Montreal has emerged as an ultimate foodie destination in North America, and that romantic French flair has much to do with a certain epicurean notoriety.
We’ve nabbed a reputation as the “Paris” of North America and, travelers come to Montreal with certain expectations of cultural and culinary offerings dancing in their heads.
There are a couple hundred French Bistros in Montreal; they vary in price, location, design, and of course, approach to food. Here are ten of our French restaurant choices for 2010.
“A big, brash brasserie with loads of atmosphere and awfully good French food.”
Chef Simon Laplante offers up a classic bistro menu, which as solidified him as one of the top restaurants in Montreal. The dark wood provides a masculine, but welcoming interior. Tuck in to warm up on a brisk autumn day. 407 McGill Street.
“Classic French with local twists and outward-looking inspirations.”
The trendiest (and in my option, classiest) bistro in the Gay Village; you can bring your own bottle of wine and dine leisurely at the 6 or 9 PM sittings. Chef Noé Lainesse does a mean filet mignon. Reservations a must on the weekend. 1112 boul. de Maisonneuve East.
“There’s nothing more exciting to a food lover than walking into a new restaurant with a great location, a brilliant chef and a bustling ambience.”
Their “Night Owl” menu starts at 10 PM, and allows you to get an appetizer and main dish for $22. That’s a steal of a deal for the quality of food that you’ll get at one of Montreal’s most iconic restaurants. 1045 Laurier Avenue West.
“Not only the place is quite beautiful and the food excellent, but also the fries are worth the price of admission all by themselves.”
In the heart of the business district rests a delightful Parisian brasserie. If you want lunch, go after 1 PM to avoid the bustle of the business crowd. Try the French Onion soup. 1454 Peel Street.
“There’s no need to call attention to itself, since all of Montreal knows exactly where this most classic of Parisian-style bistros is.”

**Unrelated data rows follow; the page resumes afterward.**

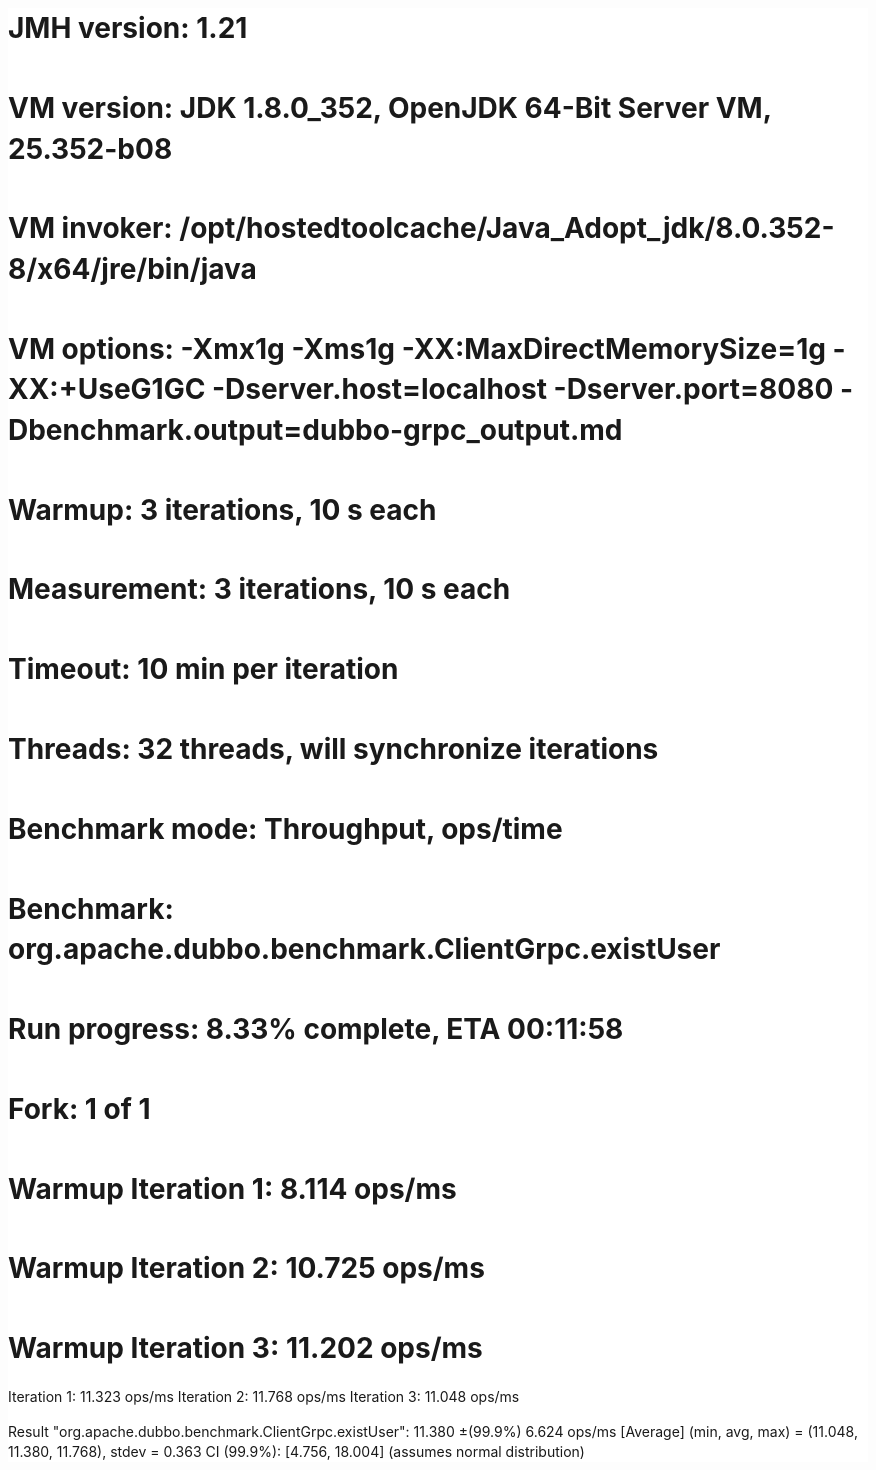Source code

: 
# JMH version: 1.21
# VM version: JDK 1.8.0_352, OpenJDK 64-Bit Server VM, 25.352-b08
# VM invoker: /opt/hostedtoolcache/Java_Adopt_jdk/8.0.352-8/x64/jre/bin/java
# VM options: -Xmx1g -Xms1g -XX:MaxDirectMemorySize=1g -XX:+UseG1GC -Dserver.host=localhost -Dserver.port=8080 -Dbenchmark.output=dubbo-grpc_output.md
# Warmup: 3 iterations, 10 s each
# Measurement: 3 iterations, 10 s each
# Timeout: 10 min per iteration
# Threads: 32 threads, will synchronize iterations
# Benchmark mode: Throughput, ops/time
# Benchmark: org.apache.dubbo.benchmark.ClientGrpc.existUser

# Run progress: 8.33% complete, ETA 00:11:58
# Fork: 1 of 1
# Warmup Iteration   1: 8.114 ops/ms
# Warmup Iteration   2: 10.725 ops/ms
# Warmup Iteration   3: 11.202 ops/ms
Iteration   1: 11.323 ops/ms
Iteration   2: 11.768 ops/ms
Iteration   3: 11.048 ops/ms


Result "org.apache.dubbo.benchmark.ClientGrpc.existUser":
  11.380 ±(99.9%) 6.624 ops/ms [Average]
  (min, avg, max) = (11.048, 11.380, 11.768), stdev = 0.363
  CI (99.9%): [4.756, 18.004] (assumes normal distribution)
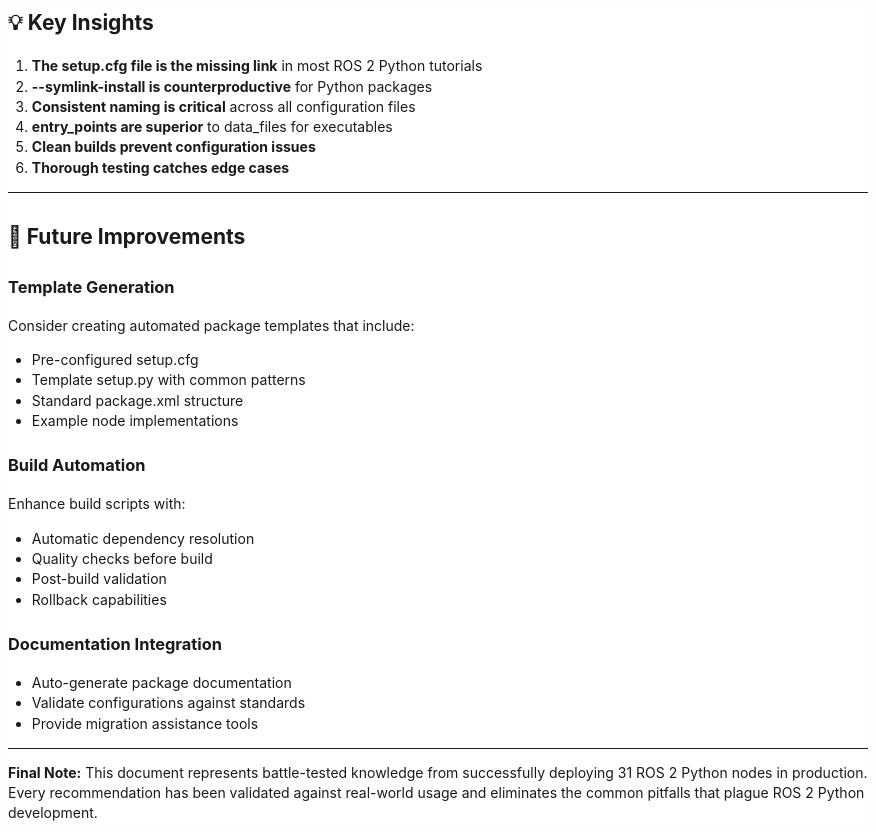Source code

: 
## 💡 Key Insights

1. **The setup.cfg file is the missing link** in most ROS 2 Python tutorials
2. **--symlink-install is counterproductive** for Python packages
3. **Consistent naming is critical** across all configuration files
4. **entry_points are superior** to data_files for executables
5. **Clean builds prevent configuration issues**
6. **Thorough testing catches edge cases**

---

## 🚀 Future Improvements

### Template Generation
Consider creating automated package templates that include:
- Pre-configured setup.cfg
- Template setup.py with common patterns
- Standard package.xml structure
- Example node implementations

### Build Automation
Enhance build scripts with:
- Automatic dependency resolution
- Quality checks before build
- Post-build validation
- Rollback capabilities

### Documentation Integration
- Auto-generate package documentation
- Validate configurations against standards
- Provide migration assistance tools

---

**Final Note:** This document represents battle-tested knowledge from successfully deploying 31 ROS 2 Python nodes in production. Every recommendation has been validated against real-world usage and eliminates the common pitfalls that plague ROS 2 Python development.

L’Express is the critic’s darling, thus making it an obvious choice for a lot of locals – it was voted Best French Restaurant by readers of alt-weekly, Montreal Mirror. Yet with no visible restaurant sign, it might be easy to miss for the average traveler. If you’re adventurous, try the bone marrow. Seriously. 3927 Rue St-Denis.
“Nothing has changed much at Le Paris since the Poucant family opened it in 1950. And why should it?”
Perhaps best explained as the grandfather of all contemporary Montreal French restaurants, Le Paris definitely wins the award for time-honored French charm and ambience. Nothing too flashy, just mouthwatering fried steak and other carnivorous delights. 1812 Sainte-Catherine West.
“The dining room is filled with leather banquettes, breezy planted palms and mirrored columns. There’s plenty of French crooning on the sound system.”
As a fashionable restaurant inspired by the style and spirit of Paris in the 1940′s, Le Pois Penché is one of the best French bistros downtown. And if you’re looking for an upscale bargain, from Monday to Friday they have a dozen oysters for $20 from 5 – 8 PM. 1230 De Maisonneuve West.
“It’s encouraging to see that a good measure of thought went into the planning and execution of dishes by injecting a little creativity into the mix.”
A delightful mélange of French tradition and local flair has given this unpretentious Mile End restaurant a reliable reputation among Montrealers. Arguably the most affordable choice on this list, the lunchtime Table d’Hote goes for $20. 5058 Parc Avenue.
“I was amazed by the beauty of the decor in each room of the restaurant, it was gorgeous!”
Take a step back in time to The Calvet house. Built in 1725, it’s the oldest historical house that is open for public accommodations in Montreal. The restaurant serves up French cuisine, but influenced by Quebecois discoveries. Truly a historic experience. 405 Rue Bonsceours.
“Mostly locals, or tourists who know what’s up. Au Petit Extra met and went beyond my expectations.”
Chef Nathalie Major keeps it classy and delicious; it’s comfort food in a friendly atmosphere. It’s sort of like L’Express (see above), but easier to get a table. Menu varies — the warm chevre salad is a crowd favorite. 1690 Rue Ontario East.